When the Mental Health Parity Act of 2008 was passed, insurers and Medicare providers were required by law to cover illnesses of the brain and treat various kinds of mental illnesses like any other illness. However, finding and funding mental health treatment is still troublesome as some insurance plans only cover a portion of the hefty bill. This means that people with mental illnesses and their loved ones are often given the burden of coming up with tens of thousands of dollars for the purpose of paying for treatment. This applies to a variety of mental disorders, where families are often left financially crippled after treatment.
In a country where mental illnesses ranging from anxiety to schizophrenia remain widely ignored, this is slowly deviating away from an insurance issue to a human rights one. When the needs of such citizens are not met and they are deprived of leading normal lives, this whole issue starts affecting all aspects of society— from families who are left with an enormous debt to people who don’t receive treatment.

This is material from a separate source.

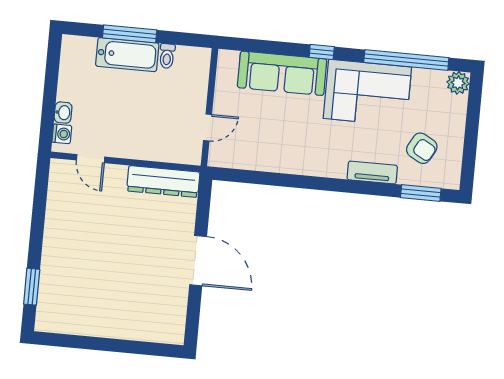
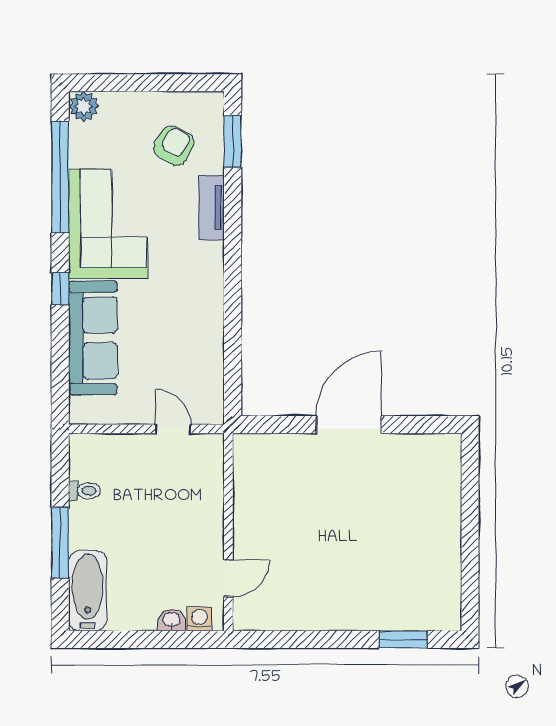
bathtub: (127, 55) -> (88, 591), moved
dresser: (163, 181) -> (249, 480), removed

It’s time to prioritize mental health and enact laws protecting the rights of individuals suffering from mental conditions.
Why Take Action?
A recent study by the National Alliance on Mental Illness found that one out of five Americans or almost 44 million Americans suffer from some kind of mental condition. Meanwhile, one out of 25 Americans suffers from one that interferes from normal day-to-day activities.
With these high populations of people with mental illnesses, one would think that the way society treats mental health would be considered a major issue. Yet only 41% of these people have received some kind of treatment to alleviate their symptoms. The problem with this percentage is how the rest of the 59% of people are left untreated and how it is very likely that those who receive treatment had to put in their own savings and money just to receive some form of treatment.
While the stigma contributes to this low percentage, the lack of resources from insurers also contributes to this problem. If financial aid and grants are available to a majority of the population, it can definitely help solve the mental health crisis present in the country. It can also help many individuals obtain the necessary treatment they need without consequences of personal debt or financial burden.
One of the things that possesses a great amount of power in a democratic country is the ability of its citizens to vote. If citizens advocate for more laws protecting the rights of people with mental illnesses and vote for such grants and financial aid to help treat mental conditions, they can alleviate this crisis. Voting for a law requiring all Medicare providers to provide for the needs of people with mental illnesses or full coverage of mental illness treatment is a definite solution to the problem. Additionally, special mental health programs in schools and colleges can educate students about the realities of mental health. These programs can also provide aid to students and give them access to people they can talk to about any recurring issues associated with their mental state. In the workplace, corporations and companies can also assign counselors who their workers could talk to whenever needed.
One can mitigate the stigma by being generally aware of the ramifications of various mental illnesses. If people try to understand and be compassionate, rather than judge and punish those with mental conditions, they can help reduce the harsh stigma they already suffer from society. Even a simple: “how are you really?” can make a significant change in the way society sees mental health.